To enhance the security of the protocol and prevent eavesdropping, TP prepares two sets of decoy-photon sequences $D_A$ and $D_B$ randomly chosen from four nonorthogonal states $\left\{\left|0\right.⟩,\left|1\right.⟩,\left|+\right.⟩,\left|-\right.⟩\right\}$, and inserts $D_A$ into $T_A$ and $D_B$ into $T_B$ at random positions, After the insertion, the new sequences are denoted as $T_A^{\prime }$ and $T_B^{\prime }$, respectively. Then, TP sends $T_A^{\prime }$ and $T_B^{\prime }$ to Alice and Bob, respectively.

2.2. Checking Step

After Bob and Charlie confirm the receipt of their respective photon sequences $T_A^{\prime }$ and $T_B^{\prime }$, TP, along with Bob and Charlie, conducts a series of checks to detect any potential eavesdropping during the transmission. The procedures are as follows:

(1)

The TP publicly announces the positions and the measuring bases (Z-basis and X-basis) of the decoy-photon sequences $D_A$ and $D_B$.

(2)

Alice and Bob measure the states of the decoy-photon sequence $D_A$ and $D_B$ according to the bases published by the TP, and announce their measurement outcomes to the TP.

(3)

The TP calculates the error rate based on the announced outcomes. Specifically, it compares the results obtained by Bob and Charlie with the prepared decoy-photon sequence $D_A$ and $D_B$. If the error rate exceeds a predetermined threshold, this indicates a potential eavesdropping attempt or other transmission issues. In such a case, the TP will abort the protocol and return to the preparation step. Otherwise, the protocol can proceed to the next steps.

2.3. Coding Step

(1)

Alice (Bob) discards all decoy photons $D_A$ ($D_B)$ from $T_A^{\prime }$($T_B^{\prime }$) to recover $T_A$ ($T_B$).

(2)

Alice (Bob) performs $X^{a_{2j+1}}{Z}^{a_{2j}}$ ($X^{b_{2j+1}}{Z}^{b_{2j}}$) on $T_A$ ($T_B$) to generate a new sequence $S_A$ ($S_B$), where $a_{2j+1}=x_{2j+1}\oplus k_{2j+1}$,$a_{2j}=x_{2j}\oplus k_{2j}$, $b_{2j+1}=y_{2j+1}\oplus k_{2j+1}$ and $b_{2j}=y_{2j}\oplus k_{2j}$ for $j=\mathrm{0,1},\cdots ,⌈L/2⌉-2,⌈L/2⌉-1.$

(3)

PROVIDED MATERIAL —
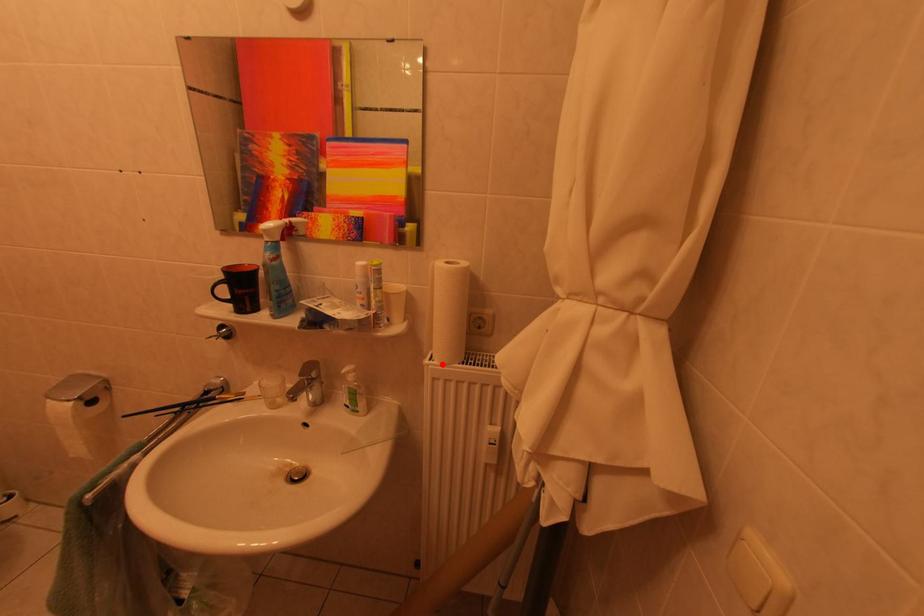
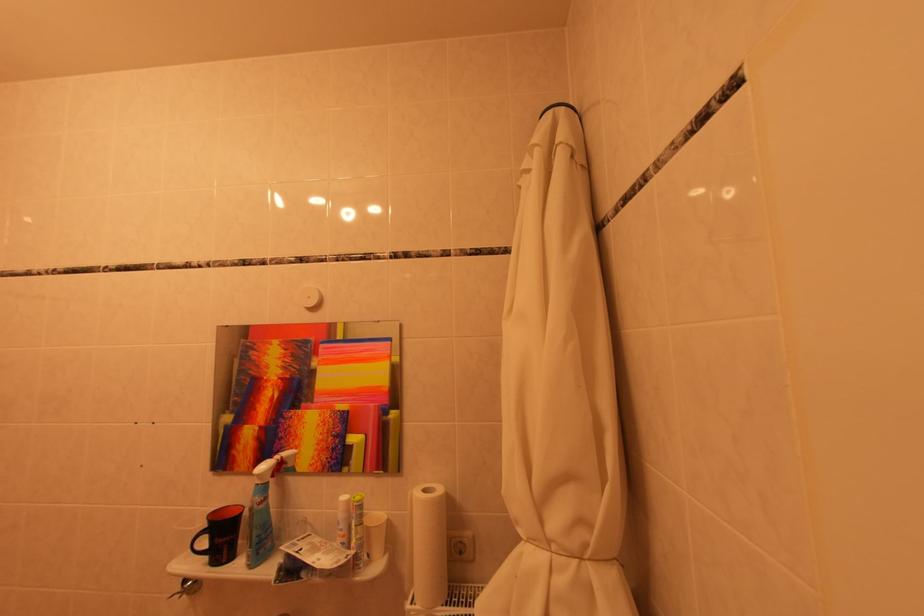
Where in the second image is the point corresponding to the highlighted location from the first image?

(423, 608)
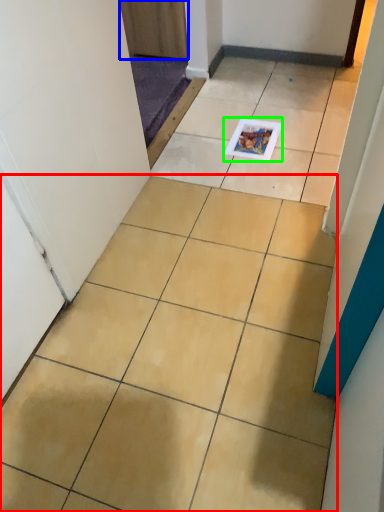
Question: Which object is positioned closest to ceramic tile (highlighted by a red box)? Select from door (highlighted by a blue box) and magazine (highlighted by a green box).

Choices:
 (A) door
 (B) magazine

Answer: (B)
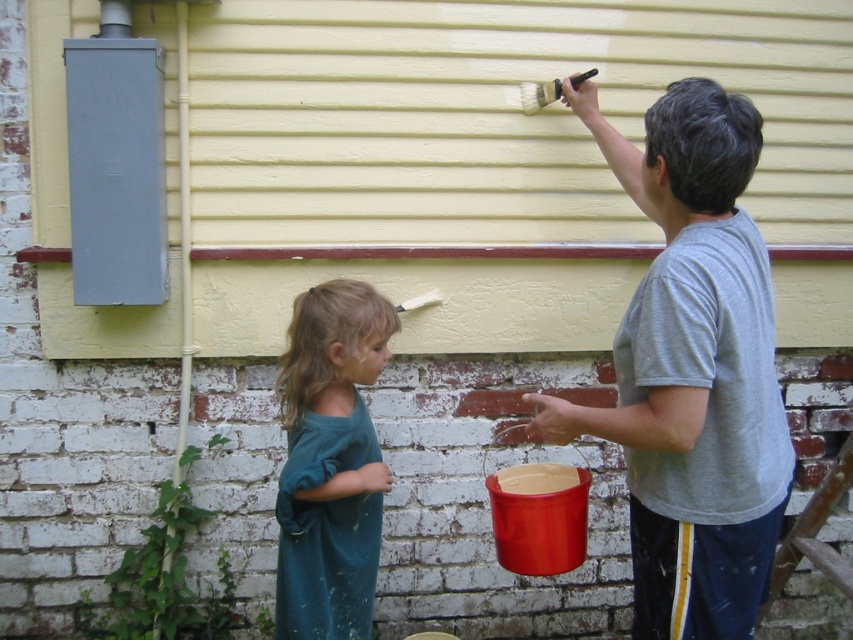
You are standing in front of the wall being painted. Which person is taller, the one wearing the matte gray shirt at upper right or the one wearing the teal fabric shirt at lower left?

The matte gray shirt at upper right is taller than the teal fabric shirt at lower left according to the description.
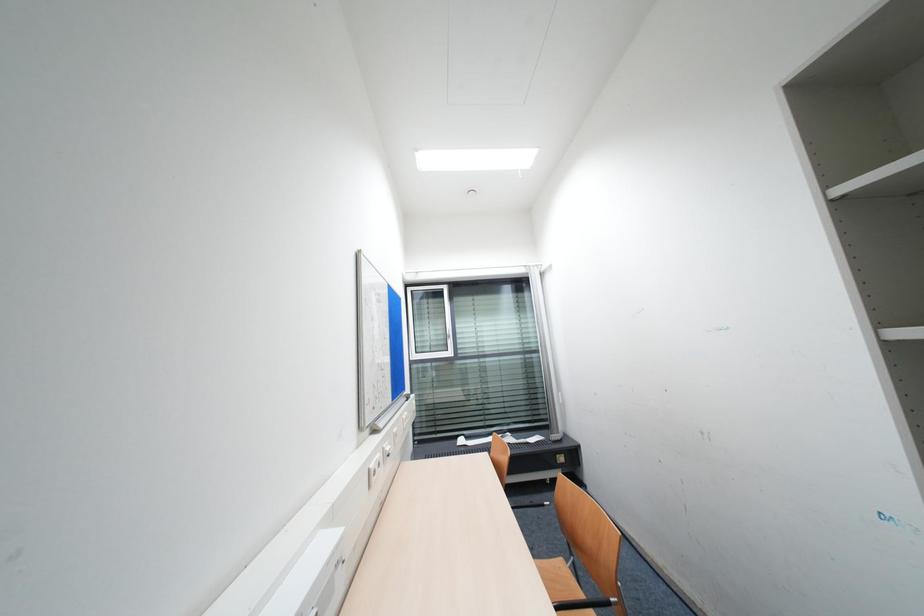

--

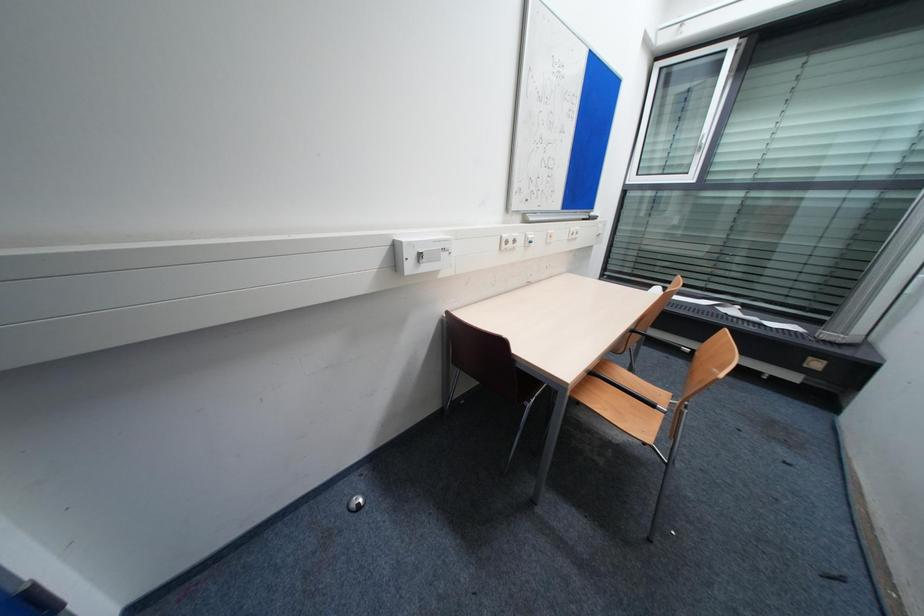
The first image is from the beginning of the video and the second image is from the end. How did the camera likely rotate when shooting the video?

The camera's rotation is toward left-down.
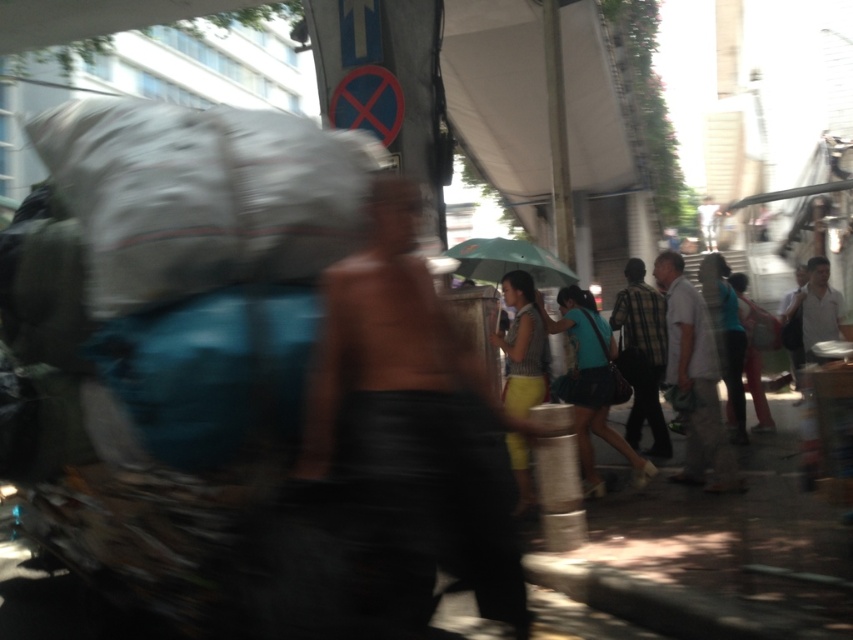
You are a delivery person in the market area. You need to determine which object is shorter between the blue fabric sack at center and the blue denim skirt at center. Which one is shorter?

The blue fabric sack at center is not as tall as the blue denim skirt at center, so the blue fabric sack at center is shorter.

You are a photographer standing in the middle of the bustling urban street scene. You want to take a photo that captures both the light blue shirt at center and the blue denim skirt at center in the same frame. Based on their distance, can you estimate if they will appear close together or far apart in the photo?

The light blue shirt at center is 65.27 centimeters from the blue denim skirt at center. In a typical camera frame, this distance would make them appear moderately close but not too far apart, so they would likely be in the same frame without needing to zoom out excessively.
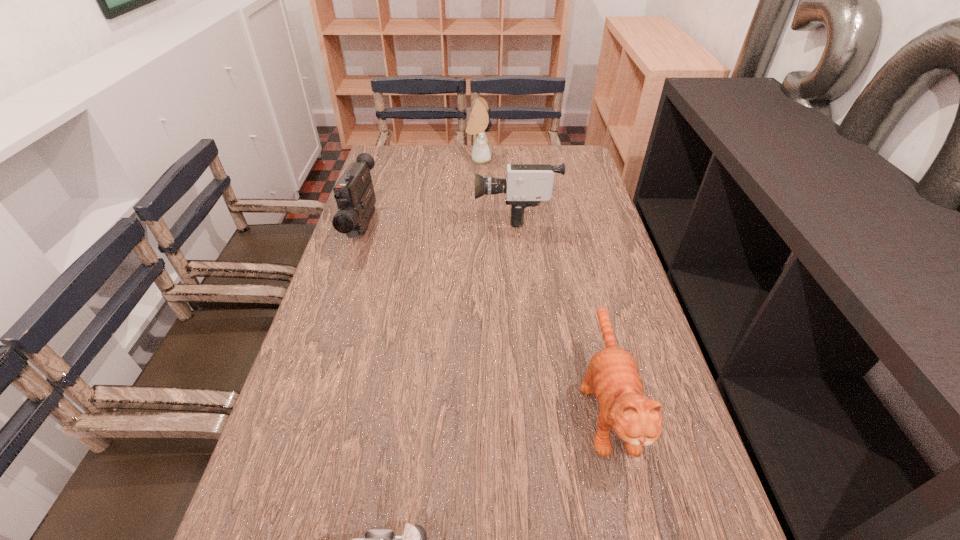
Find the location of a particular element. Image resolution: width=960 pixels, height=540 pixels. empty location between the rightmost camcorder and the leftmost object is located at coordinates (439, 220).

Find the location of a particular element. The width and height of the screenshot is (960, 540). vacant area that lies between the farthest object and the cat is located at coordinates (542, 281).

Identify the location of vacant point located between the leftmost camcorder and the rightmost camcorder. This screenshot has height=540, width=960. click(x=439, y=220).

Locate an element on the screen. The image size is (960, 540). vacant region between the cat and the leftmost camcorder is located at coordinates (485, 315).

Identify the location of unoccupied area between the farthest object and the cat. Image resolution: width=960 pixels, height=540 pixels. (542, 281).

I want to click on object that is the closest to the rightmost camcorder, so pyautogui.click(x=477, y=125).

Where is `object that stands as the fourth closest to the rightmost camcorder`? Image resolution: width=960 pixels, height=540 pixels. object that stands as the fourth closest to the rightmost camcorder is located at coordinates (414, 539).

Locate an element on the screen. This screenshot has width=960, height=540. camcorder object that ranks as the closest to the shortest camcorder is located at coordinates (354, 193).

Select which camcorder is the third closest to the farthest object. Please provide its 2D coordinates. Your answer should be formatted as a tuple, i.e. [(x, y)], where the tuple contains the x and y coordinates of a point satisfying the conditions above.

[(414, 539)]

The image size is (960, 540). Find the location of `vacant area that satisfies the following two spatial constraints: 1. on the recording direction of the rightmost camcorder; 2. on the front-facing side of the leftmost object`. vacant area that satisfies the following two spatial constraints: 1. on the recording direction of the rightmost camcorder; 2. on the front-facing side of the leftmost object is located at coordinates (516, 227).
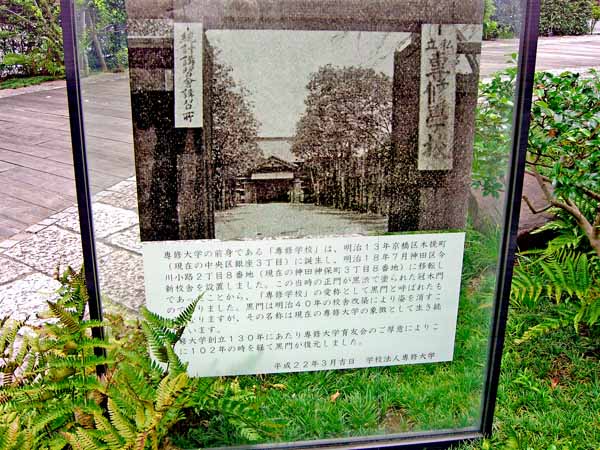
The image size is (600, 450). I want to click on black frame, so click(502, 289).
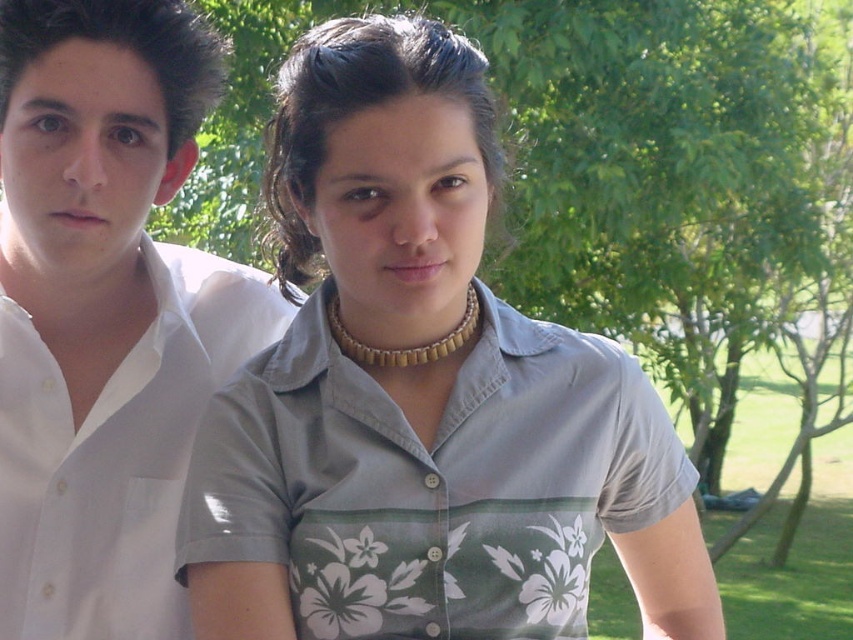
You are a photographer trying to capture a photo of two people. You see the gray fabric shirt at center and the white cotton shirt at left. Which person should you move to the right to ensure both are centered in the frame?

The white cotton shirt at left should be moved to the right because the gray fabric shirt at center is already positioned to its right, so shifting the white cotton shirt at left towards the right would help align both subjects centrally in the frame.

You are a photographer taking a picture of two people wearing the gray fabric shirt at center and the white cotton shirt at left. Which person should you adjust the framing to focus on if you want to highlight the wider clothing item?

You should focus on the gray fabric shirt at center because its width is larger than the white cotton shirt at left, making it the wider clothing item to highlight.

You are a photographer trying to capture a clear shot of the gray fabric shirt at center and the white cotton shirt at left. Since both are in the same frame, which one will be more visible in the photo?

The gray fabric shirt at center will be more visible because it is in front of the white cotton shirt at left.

PROBLEM SET —
1. In the listing, update the lines starting at the line containing "The first image is" and ending at the line containing "The camera's rotation is toward left-down." by replacing "rotate" with "turn", with all else unchanged. Reproduce only those lines.
2. Write what comes next in the text on the decoy-photon protocol, picking up from its final line.

RESPONSES TO THE TASKS —
1.
The first image is from the beginning of the video and the second image is from the end. How did the camera likely turn when shooting the video?

The camera's rotation is toward left-down.

2.
Alice (Bob) prepares a decoy-photon sequence $D_A^{\prime } \left(D_B^{\prime }\right)$ whose states are chosen from four nonorthogonal states $\left\{\left|0\right.⟩,\left|1\right.⟩,\left|+\right.⟩,\left|-\right.⟩\right\}$ and inserts $D_A^{\prime } \left(D_B^{\prime }\right)$ into $S_A$ ($S_B$) to generate a new sequence denoted as $S_A^{\prime } \left(S_B^{\prime }\right)$.

(4)

Alice (Bob) sends $S_A^{\prime } \left(S_B^{\prime }\right)$ to the TP.

2.4. Decoding Step

(1)

Upon receiving their sequences $S_A^{\prime }$ (from Alice) and $S_B^{\prime }$(from Bob), the TP interacts with Alice and Bob to verify the presence of any eavesdroppers in the same manner as previously described. If the checks confirm that there is no eavesdropper (i.e., the error rates are acceptable), the TP discards all decoy photons $D_A^{\prime }$ from $S_A^{\prime }$ and $D_B^{\prime }$ from $S_B^{\prime }$ to recover $S_A$ and $S_B$. Otherwise, they abort the protocol and return to the preparation step.

(2)

The TP performs Bell measurements on $S_A$ and $S_B$ to get a result sequence $R_{AB}$ and performs Bell measurements on $T_{TP}$ to get a result sequence $R_T$.

(3)

The TP compares $R_{AB}$ and $R_T$ to obtain the comparison result. If $R_{AB}$ is completely consistent with $R_T$, the TP can conclude that $X=Y$. Otherwise, $X\ne Y$.

(4)

The TP informs the comparison result to both Alice and Bob.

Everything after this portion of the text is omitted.